The power of DBSCAN -- an unsupervised clustering algorithm

Nothing can describe my feelings when I won my first Kaggle competition gold medal!

The most interesting fact about this feat is that it wasn’t a normal Kaggle competition then. We see almost >90% of the contests about supervised machine learning. This one is different.

It is the TrackML Particle Tracking Competition, and I finished at rank 10/656 (together with my great teammate Zidmie)

Animation of some 'hits'

The difference is that due to the nature of the problem, traditional supervised ML algorithms don’t work well! Why? Let me explain the problem first.

In this competition we are given a set of >8000 ‘events’. For each event, we are given about 100K ‘hits’ (or points) in 3D coordinates (x, y, z). So we know about every hit’s (x, y, z). These hits were the positions of the particles’ helix trajectories recorded inside a machine called the ‘detector’ in high-energy physics. So far so good?

In the detector, there are ‘layers’ and hits are only recorded when the particles hit these layers. So when they travel anywhere in the space between these layers, we don’t know where they are.

Imagine a single particle travels in a helix trajectory in space inside the detector. It will hit different layers (and continue to travel). So all of the positions of those hits are recorded. In other words, the total of 100K hits belong to many “trajectories” of single particles. We call this as ‘tracks’.

Let’s look some visualizations of all the hits inside the detector:

All 'hits' detected inside the detector in 3D

'Hits' visualized from slices in xy

So, what’s the problem statement here?

We are required to reconstruct the ‘tracks’ from the hits alone! (of course, the labeled data is given, meaning that we have at hand a handful of events which we know which hits belong to which tracks).

Approaching this contest with a supervised machine learning method can be extremely challenging. The first evidence is that out of the top 10 teams, there is only 1 team (2nd place) employed a supervised ML approach with an NN architecture.

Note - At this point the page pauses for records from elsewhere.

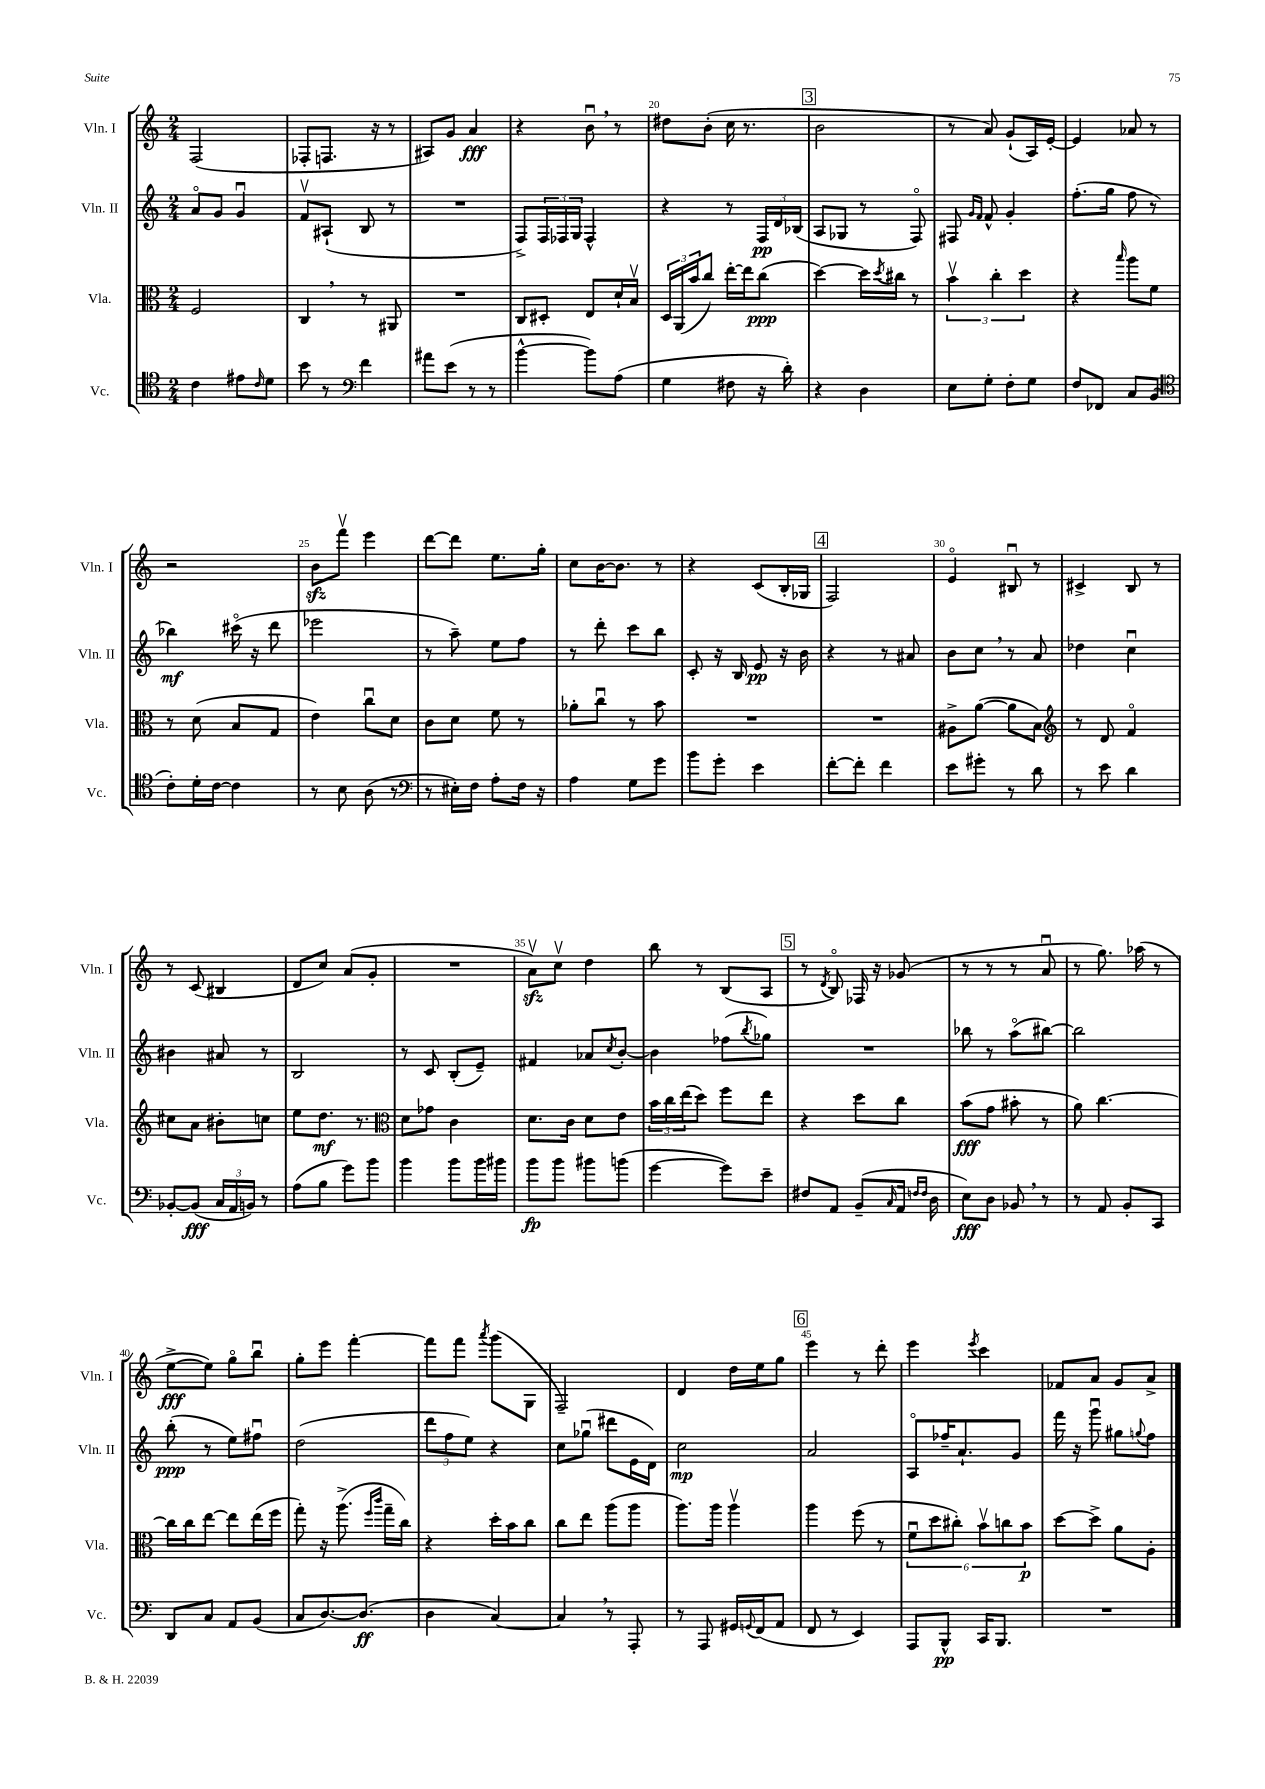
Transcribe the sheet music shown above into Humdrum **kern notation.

**kern	**kern	**kern	**kern
*staff4	*staff3	*staff2	*staff1
*clefC4	*clefC3	*clefG2	*clefG2
*k[]	*k[]	*k[]	*k[]
*M2/4	*M2/4	*M2/4	*M2/4
4c	2F	8ao	(2F
.	.	8g	.
8e#	.	4gu	.
16qqc	.	.	.
8d	.	.	.
=	=	=	=
8b	4C	8fv	8F-'
8r	.	(8A#`	8.F
*clefF4	*	*	*
4f	8r	8B	.
.	.	.	16r
.	8AA#	8r	8r
=	=	=	=
8a#	2r	2r	8A#)
(8e	.	.	8g
8r	.	.	4a
8r	.	.	.
=	=	=	=
[4b^^	8C	8F^)	4r
.	8D#'	24F	.
.	.	24F-	.
.	.	24G	.
8b])	8E	4F-^^	8bu
(8A	16d`	.	8r
.	16Bv	.	.
=	=	=	=
4G	24D	4r	8dd#
.	(24AA	.	.
.	24b	.	.
.	8cc)	.	(8b'
8F#	[16ee'	8r	16cc
.	16ee]	.	8.r
16r	(8cc	24F	.
.	.	24d	.
16d')	.	.	.
.	.	(24B-	.
=	=	=	=
4r	[4dd)	8A	2b
.	.	8G-	.
4D	16dd]	8r	.
.	8qdd	.	.
.	16cc#	.	.
.	8r	8Fo)	.
=	=	=	=
8E	6bv	8F#	8r
.	.	16qqg	.
.	.	16qqf	.
8G'	.	8f^^	8a)
.	6cc'	.	.
8F'	.	4g'	(8g`
.	6dd	.	.
8G	.	.	16A)
.	.	.	[16e'
=	=	=	=
8F	4r	(8.ff'	4e]
8FF-	.	.	.
.	.	16gg	.
.	16qqbb	.	.
8C	8aa	8ff	8a-
(8BB	8f	8r	8r
=	=	=	=
*clefC4	*	*	*
8c')	8r	4bb-)	2r
16d'	(8d	.	.
[16c	.	.	.
4c]	8B	(16ccc#o	.
.	.	16r	.
.	8G	8ddd	.
=	=	=	=
8r	4e)	2eee-	8b
8B	.	.	8fffv
(8A	8ccu	.	4eee
8r	8d	.	.
=	=	=	=
*clefF4	*	*	*
8r	8c	8r	[8ddd
16E#')	8d	8aa~)	8ddd]
16F	.	.	.
8A'	8f	8ee	8.ee
16F	8r	8ff	.
16r	.	.	16gg'
=	=	=	=
4A	8a-'	8r	8cc
.	8ccu	8ddd'	[16b
.	.	.	8.b]
8G	8r	8ccc	.
8g	8b	8bb	8r
=	=	=	=
8b	2r	8c'	4r
8g'	.	16r	.
.	.	16B	.
4e	.	8e	(8c
.	.	16r	16B'
.	.	16b	16G-
=	=	=	=
[8f'	2r	4r	2F)
8f']	.	.	.
4f	.	8r	.
.	.	8a#	.
=	=	=	=
8e	8A#^	8b	4eo
8g#'	([8a	8cc	.
8r	8a]	8r	8B#u
8d	8B)	8a	8r
=	=	=	=
*	*clefG2	*	*
8r	8r	4dd-	4c#^
8e	8d	.	.
4d	4fo	4ccu	8B
.	.	.	8r
=	=	=	=
[8BB-'	8cc#	4b#	8r
(8BB-]	8a	.	(8c
24C	8b#'	8a#	4B#
24AA	.	.	.
24BB)	.	.	.
8r	8cc	8r	.
=	=	=	=
(8A	8ee	2B	8d
8B	8.dd	.	8cc)
8g)	.	.	(8a
.	8.r	.	.
8b	.	.	8g'
=	=	=	=
*	*clefC3	*	*
4b	8d	8r	2r
.	8g-	8c	.
8b	4c	(8B'	.
16b	.	8e~)	.
16b#	.	.	.
=	=	=	=
8b	8.d	4f#	8av)
8b	.	.	8ccv
.	16c	.	.
8b#	8d	8a-	4dd
.	.	8qcc	.
(8b	8e	[8b'	.
=	=	=	=
[4g	24b	4b]	8bb
.	24cc	.	.
.	(24ee	.	.
.	8dd)	.	8r
8g])	8ff	(8ff-	(8B
.	.	8qbb	.
8e~	8ee	8gg-)	8A
=	=	=	=
8F#	4r	2r	8r
.	.	.	8qd
8AA	.	.	8Bo)
(8BB~	8dd	.	16F-
.	.	.	16r
16qqC	.	.	.
16AA	8cc	.	(8g-
16qqF	.	.	.
16qqF	.	.	.
16D	.	.	.
=	=	=	=
8E)	(8b	8bb-	8r
8D	8g	8r	8r
8BB-	8b#'	(8aao	8r
8r	8r	[8bb#)	8au
=	=	=	=
8r	8a)	2bb#]	8r
8AA	[4.cc	.	8.gg)
8BB'	.	.	.
.	.	.	(16aa-
8CC	.	.	8r
=	=	=	=
8DD	16cc]	(8bb'	[8ee^
.	16cc	.	.
8C	[8ee	8r	8ee])
8AA	8ee]	8ee)	8ggo
(8BB	(16ee	8ff#u	8bbu
.	16ff	.	.
=	=	=	=
8C	8gg')	(2dd	8gg'
[8.D)	16r	.	8eee
.	(8.aa^	.	.
.	.	.	[4fff'
(8.D]	.	.	.
.	16qqff	.	.
.	16qqccc	.	.
.	16gg~	.	.
.	16cc)	.	.
=	=	=	=
4D	4r	12ddd	8fff]
.	.	12ff	.
.	.	.	8fff
.	.	12ee)	.
.	.	.	8qaaa
[4C)	16dd'	4r	(8ggg
.	16b	.	.
.	8cc	.	8G
=	=	=	=
4C]	8cc	8cc	2F~)
.	8ee	(8gg-u	.
8r	(8aa	8ddd#	.
8AAA'	8aa	16e	.
.	.	16d)	.
=	=	=	=
8r	8.aa)	2cc	4d
8AAA	.	.	.
.	16aa	.	.
16GG#	4aav	.	16dd
8qqGG	.	.	.
(16FF	.	.	16ee
8AA	.	.	8gg
=	=	=	=
8FF	4aa	2a	4eee
8r	.	.	.
4EE)	(8ff	.	8r
.	8r	.	8ddd'
=	=	=	=
8AAA	12fu	8Ao	4eee
.	12dd	.	.
8BBB^^	.	16ff-~	.
.	12cc#')	.	.
.	.	8.a`	.
.	.	.	8qeee
16CC	12bv	.	4ccc
8.BBB	.	.	.
.	12cc	.	.
.	.	8g	.
.	12b	.	.
=	=	=	=
2r	[8dd	16fff	8f-
.	.	16r	.
.	8dd^]	8gggu	8a
.	8a	8gg#	8g
.	.	8qqgg	.
.	8A'	8ff	8a^
==	==	==	==
*-	*-	*-	*-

Why? That’s because we have the prior knowledge about the trajectories of the tracks: they’re all helices! If this is scientifically sounding, why don’t we exploit this fact?

Extracting some simple features, i.e., the Hough transforms, plugging them into an effective unsupervised algorithm, then voila! It worked like a charm!

I did experiments with many algos like kNN, HDBSCAN, EM… but finally DBSCAN is the best! It allows us to finetune parameters to adapt the the problem at hand. It’s fast, and it’s highly effective! I wrote a demo (simple version) Kaggle notebook to show off how I solve this competition.

Animation of some 'hits'

Animation of some reconstructed 'tracks' of helices in 3D

It’s really unusual, and good to see a single unsupervised algorithm dominate a featured Kaggle competition with a very hard scientific problem. The world of AI is truly astounding and full of surprise!